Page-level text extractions
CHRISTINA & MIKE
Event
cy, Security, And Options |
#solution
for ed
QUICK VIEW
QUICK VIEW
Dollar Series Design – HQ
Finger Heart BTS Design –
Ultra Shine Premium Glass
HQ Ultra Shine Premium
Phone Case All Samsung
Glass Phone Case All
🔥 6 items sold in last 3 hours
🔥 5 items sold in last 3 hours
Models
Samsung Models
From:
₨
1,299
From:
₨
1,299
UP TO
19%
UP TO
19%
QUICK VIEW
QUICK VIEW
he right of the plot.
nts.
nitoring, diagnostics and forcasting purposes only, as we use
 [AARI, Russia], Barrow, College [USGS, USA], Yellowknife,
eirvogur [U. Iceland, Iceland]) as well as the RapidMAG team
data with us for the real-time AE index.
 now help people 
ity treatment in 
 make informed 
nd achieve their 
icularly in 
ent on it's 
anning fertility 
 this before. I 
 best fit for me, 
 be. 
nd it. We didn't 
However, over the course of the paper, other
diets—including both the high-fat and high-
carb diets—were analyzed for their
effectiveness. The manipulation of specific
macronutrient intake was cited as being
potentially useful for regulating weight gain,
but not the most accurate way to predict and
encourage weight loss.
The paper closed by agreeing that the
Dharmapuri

▸ **AIM OF THE EXERCISE**: Print every line of the rows above, with each character unchanged.

▸ **RESULT OF THIS TASK**:
CHRISTINA & MIKE
Event
cy, Security, And Options |
#solution
for ed
QUICK VIEW
QUICK VIEW
Dollar Series Design – HQ
Finger Heart BTS Design –
Ultra Shine Premium Glass
HQ Ultra Shine Premium
Phone Case All Samsung
Glass Phone Case All
🔥 6 items sold in last 3 hours
🔥 5 items sold in last 3 hours
Models
Samsung Models
From:
₨
1,299
From:
₨
1,299
UP TO
19%
UP TO
19%
QUICK VIEW
QUICK VIEW
he right of the plot.
nts.
nitoring, diagnostics and forcasting purposes only, as we use
 [AARI, Russia], Barrow, College [USGS, USA], Yellowknife,
eirvogur [U. Iceland, Iceland]) as well as the RapidMAG team
data with us for the real-time AE index.
 now help people 
ity treatment in 
 make informed 
nd achieve their 
icularly in 
ent on it's 
anning fertility 
 this before. I 
 best fit for me, 
 be. 
nd it. We didn't 
However, over the course of the paper, other
diets—including both the high-fat and high-
carb diets—were analyzed for their
effectiveness. The manipulation of specific
macronutrient intake was cited as being
potentially useful for regulating weight gain,
but not the most accurate way to predict and
encourage weight loss.
The paper closed by agreeing that the
Dharmapuri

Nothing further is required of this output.